The real hero of Asia's Next Giant is not the state planner or the private entrepreneur: it is the salaried engineer. Korean firms have shown a preference for hiring engineers over administrators; to keep overhead costs low; and to focus on shop floor efficiency. The ratio of white-collar to blue-collar, or of managers to production workers, started from a low base and actually declined from 1960 to 1980. Furthermore, although both the number of managers and the number of engineers in Korea both rose absolutely during the same period, the latter increase was far greater than the former. This suggests an orientation toward production in Korean manufacturing rather than toward sales or finance. And indeed, as Amsden underscores, "the shop floor tends to be the strategic focus of firms that compete on the basis of borrowed technology." A well-educated population in general, and a plentiful supply of trained engineers in particular, appear to have been critical inputs into the industrialization process.

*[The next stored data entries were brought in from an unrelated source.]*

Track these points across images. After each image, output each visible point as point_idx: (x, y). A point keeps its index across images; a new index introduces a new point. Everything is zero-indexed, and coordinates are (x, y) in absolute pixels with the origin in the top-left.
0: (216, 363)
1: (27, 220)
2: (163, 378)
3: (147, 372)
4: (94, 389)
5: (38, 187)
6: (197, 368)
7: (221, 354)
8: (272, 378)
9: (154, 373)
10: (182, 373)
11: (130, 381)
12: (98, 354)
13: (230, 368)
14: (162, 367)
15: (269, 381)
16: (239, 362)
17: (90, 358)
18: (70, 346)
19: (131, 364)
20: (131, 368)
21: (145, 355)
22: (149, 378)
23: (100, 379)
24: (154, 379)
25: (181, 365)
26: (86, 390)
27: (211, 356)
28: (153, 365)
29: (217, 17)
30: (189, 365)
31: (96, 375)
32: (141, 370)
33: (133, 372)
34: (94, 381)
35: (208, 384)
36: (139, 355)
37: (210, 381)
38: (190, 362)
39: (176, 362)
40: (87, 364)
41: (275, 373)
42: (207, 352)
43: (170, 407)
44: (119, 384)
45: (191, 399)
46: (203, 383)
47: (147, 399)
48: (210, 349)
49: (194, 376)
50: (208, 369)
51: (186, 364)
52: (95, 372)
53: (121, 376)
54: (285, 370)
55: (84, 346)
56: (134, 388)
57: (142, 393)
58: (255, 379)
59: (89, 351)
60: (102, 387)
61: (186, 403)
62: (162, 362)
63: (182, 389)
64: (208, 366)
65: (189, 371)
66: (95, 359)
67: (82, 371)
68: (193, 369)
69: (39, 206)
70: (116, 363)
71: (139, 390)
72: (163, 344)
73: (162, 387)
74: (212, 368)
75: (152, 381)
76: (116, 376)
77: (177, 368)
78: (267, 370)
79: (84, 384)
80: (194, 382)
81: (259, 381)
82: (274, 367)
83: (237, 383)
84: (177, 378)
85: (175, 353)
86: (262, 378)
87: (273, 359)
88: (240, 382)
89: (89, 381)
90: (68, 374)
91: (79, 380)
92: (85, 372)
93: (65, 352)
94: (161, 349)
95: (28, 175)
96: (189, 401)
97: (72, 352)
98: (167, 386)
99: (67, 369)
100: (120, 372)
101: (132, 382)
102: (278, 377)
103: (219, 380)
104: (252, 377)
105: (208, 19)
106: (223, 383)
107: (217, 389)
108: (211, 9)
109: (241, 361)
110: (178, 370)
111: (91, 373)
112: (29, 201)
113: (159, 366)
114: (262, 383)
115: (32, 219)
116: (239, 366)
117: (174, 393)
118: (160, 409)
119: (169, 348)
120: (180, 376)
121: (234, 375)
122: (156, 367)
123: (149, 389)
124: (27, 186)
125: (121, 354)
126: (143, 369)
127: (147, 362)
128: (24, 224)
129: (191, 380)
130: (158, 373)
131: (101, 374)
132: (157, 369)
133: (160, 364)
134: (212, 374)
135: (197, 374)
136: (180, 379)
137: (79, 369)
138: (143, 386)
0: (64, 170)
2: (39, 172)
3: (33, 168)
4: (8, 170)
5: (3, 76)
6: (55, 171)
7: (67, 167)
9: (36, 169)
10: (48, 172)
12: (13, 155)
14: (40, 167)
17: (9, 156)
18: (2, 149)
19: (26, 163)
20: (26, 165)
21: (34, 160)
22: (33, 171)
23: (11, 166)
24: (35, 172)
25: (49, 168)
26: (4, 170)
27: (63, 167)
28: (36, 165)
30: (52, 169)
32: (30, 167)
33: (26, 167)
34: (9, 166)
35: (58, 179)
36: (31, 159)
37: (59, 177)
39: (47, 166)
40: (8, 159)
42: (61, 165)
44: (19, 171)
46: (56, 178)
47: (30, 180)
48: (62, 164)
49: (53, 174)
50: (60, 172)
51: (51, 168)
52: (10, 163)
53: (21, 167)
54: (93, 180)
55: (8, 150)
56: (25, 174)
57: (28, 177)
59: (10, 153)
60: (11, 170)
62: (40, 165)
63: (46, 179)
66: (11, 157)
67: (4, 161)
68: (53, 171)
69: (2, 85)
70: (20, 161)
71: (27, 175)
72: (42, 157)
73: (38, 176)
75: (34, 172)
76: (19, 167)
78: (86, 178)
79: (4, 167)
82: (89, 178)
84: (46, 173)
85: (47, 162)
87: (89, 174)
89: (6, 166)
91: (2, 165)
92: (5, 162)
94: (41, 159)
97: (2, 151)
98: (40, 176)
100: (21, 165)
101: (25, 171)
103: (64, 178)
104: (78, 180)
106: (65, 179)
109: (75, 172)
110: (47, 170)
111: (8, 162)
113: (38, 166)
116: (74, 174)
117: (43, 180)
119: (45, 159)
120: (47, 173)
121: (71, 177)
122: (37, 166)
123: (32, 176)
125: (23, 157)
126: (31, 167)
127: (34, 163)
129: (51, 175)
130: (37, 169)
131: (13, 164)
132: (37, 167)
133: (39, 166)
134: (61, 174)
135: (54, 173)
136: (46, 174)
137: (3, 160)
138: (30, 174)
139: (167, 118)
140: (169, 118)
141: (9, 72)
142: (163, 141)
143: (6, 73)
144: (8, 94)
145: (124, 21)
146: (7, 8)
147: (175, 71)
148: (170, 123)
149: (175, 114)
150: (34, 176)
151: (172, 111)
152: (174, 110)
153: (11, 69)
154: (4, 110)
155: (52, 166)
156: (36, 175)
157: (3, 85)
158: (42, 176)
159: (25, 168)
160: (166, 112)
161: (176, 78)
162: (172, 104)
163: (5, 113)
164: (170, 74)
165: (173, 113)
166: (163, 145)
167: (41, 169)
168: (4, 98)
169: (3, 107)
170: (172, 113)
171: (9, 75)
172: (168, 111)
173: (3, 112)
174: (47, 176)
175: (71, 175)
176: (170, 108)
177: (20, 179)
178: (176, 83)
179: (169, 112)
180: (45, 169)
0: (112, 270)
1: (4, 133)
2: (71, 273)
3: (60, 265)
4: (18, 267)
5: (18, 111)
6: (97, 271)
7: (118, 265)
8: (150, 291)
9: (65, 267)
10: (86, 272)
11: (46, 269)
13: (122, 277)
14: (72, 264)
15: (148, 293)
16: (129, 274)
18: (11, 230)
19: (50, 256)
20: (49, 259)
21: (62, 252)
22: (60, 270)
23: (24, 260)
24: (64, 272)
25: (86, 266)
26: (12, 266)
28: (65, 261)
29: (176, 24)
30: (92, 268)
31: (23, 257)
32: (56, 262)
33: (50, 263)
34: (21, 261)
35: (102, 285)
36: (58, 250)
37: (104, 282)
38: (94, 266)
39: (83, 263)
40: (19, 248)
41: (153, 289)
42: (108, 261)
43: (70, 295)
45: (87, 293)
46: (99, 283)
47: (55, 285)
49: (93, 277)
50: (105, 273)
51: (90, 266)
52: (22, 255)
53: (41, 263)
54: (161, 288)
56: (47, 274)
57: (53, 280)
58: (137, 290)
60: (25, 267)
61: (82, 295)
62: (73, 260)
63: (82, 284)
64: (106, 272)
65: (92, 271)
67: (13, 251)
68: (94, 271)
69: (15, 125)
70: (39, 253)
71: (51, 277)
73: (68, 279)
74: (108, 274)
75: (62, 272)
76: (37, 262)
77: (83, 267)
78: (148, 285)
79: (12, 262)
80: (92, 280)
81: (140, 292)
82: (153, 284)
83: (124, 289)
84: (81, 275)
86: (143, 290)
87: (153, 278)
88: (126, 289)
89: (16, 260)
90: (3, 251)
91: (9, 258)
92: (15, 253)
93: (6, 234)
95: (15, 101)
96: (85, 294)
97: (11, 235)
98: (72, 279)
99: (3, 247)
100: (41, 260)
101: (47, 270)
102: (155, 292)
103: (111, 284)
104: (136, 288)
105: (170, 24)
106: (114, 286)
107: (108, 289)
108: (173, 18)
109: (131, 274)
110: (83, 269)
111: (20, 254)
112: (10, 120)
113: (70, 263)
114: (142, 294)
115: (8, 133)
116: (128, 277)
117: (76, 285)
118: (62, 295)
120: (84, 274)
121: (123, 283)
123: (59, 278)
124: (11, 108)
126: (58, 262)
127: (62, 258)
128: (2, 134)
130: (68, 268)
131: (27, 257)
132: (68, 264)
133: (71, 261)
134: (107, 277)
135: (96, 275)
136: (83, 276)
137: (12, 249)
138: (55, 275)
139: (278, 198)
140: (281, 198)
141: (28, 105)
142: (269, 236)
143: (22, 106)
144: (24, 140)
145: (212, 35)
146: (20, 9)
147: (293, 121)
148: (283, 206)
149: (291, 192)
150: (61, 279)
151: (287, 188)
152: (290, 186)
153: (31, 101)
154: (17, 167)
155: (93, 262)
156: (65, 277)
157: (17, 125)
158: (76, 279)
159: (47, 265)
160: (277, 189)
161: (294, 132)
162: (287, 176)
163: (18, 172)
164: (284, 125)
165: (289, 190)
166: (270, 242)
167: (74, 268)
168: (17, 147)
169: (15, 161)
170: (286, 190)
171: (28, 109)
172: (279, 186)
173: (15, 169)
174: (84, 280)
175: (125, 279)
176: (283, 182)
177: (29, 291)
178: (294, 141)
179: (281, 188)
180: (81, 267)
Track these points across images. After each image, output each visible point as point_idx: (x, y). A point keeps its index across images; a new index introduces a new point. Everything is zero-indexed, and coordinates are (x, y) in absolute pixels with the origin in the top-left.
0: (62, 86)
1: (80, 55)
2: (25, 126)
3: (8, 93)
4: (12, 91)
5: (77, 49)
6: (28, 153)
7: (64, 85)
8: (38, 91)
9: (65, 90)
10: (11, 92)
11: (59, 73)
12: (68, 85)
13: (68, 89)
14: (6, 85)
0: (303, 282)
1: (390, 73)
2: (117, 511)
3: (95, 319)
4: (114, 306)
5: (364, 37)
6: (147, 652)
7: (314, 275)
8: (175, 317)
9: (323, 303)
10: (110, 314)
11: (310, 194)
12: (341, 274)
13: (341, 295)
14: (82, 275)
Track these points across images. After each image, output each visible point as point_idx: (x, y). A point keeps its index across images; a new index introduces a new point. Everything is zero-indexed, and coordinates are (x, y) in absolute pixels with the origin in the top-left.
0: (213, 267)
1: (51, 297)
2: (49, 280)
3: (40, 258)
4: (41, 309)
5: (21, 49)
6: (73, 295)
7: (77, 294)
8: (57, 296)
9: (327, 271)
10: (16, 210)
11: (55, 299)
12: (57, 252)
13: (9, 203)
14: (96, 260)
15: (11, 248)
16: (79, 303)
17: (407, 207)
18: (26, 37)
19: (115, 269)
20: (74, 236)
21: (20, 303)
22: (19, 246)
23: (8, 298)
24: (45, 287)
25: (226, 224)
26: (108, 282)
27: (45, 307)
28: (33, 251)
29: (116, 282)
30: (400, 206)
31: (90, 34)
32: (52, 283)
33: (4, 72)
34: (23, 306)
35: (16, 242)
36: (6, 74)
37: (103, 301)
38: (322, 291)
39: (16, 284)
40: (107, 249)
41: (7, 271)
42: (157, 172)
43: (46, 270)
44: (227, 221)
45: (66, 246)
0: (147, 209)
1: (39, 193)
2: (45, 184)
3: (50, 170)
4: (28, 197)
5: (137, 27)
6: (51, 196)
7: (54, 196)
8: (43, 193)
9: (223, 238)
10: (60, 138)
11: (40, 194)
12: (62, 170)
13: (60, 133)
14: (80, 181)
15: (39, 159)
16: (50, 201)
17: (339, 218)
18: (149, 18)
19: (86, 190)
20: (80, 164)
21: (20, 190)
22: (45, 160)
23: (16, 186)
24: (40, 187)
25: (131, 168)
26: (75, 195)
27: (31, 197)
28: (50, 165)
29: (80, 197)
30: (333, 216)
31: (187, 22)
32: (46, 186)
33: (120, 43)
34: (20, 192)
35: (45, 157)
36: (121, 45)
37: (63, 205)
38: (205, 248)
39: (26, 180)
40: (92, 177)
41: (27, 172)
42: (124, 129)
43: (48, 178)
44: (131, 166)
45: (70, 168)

The book's distinctive contribution is to offer a model of learning as a new mode of catch-up industrialization that is distinct from the invention model displayed by Great Britain during the industrial revolution, and the model of innovation developed by the United States in the twentieth century. By learning, the author mainly means learning from abroad, through technology transfers, license buying, or reverse engineering. But "learning" has a more positive ring than the categories of "copying", "imitating", or "transferring" as in technology transfers. It presupposes cognitive skills, and implies a capacity to adapt, modify and improve. In the history of industrialization, learning comes after invention and innovation. It is very difficult to make the transition from innovation to learning, because of neglect of the shop floor, rejection of ideas that are not invented in-house, and hostility toward the state. But as Amsden notes, Korea was in the process of making the transition from learning to innovation. This process was still in its infancy ("In the mid 1980s, Korea's share of industrial activity arising from its own R&D laboratories was minuscule"), but the direction was clearly set. It is this book's merit to have discerned it.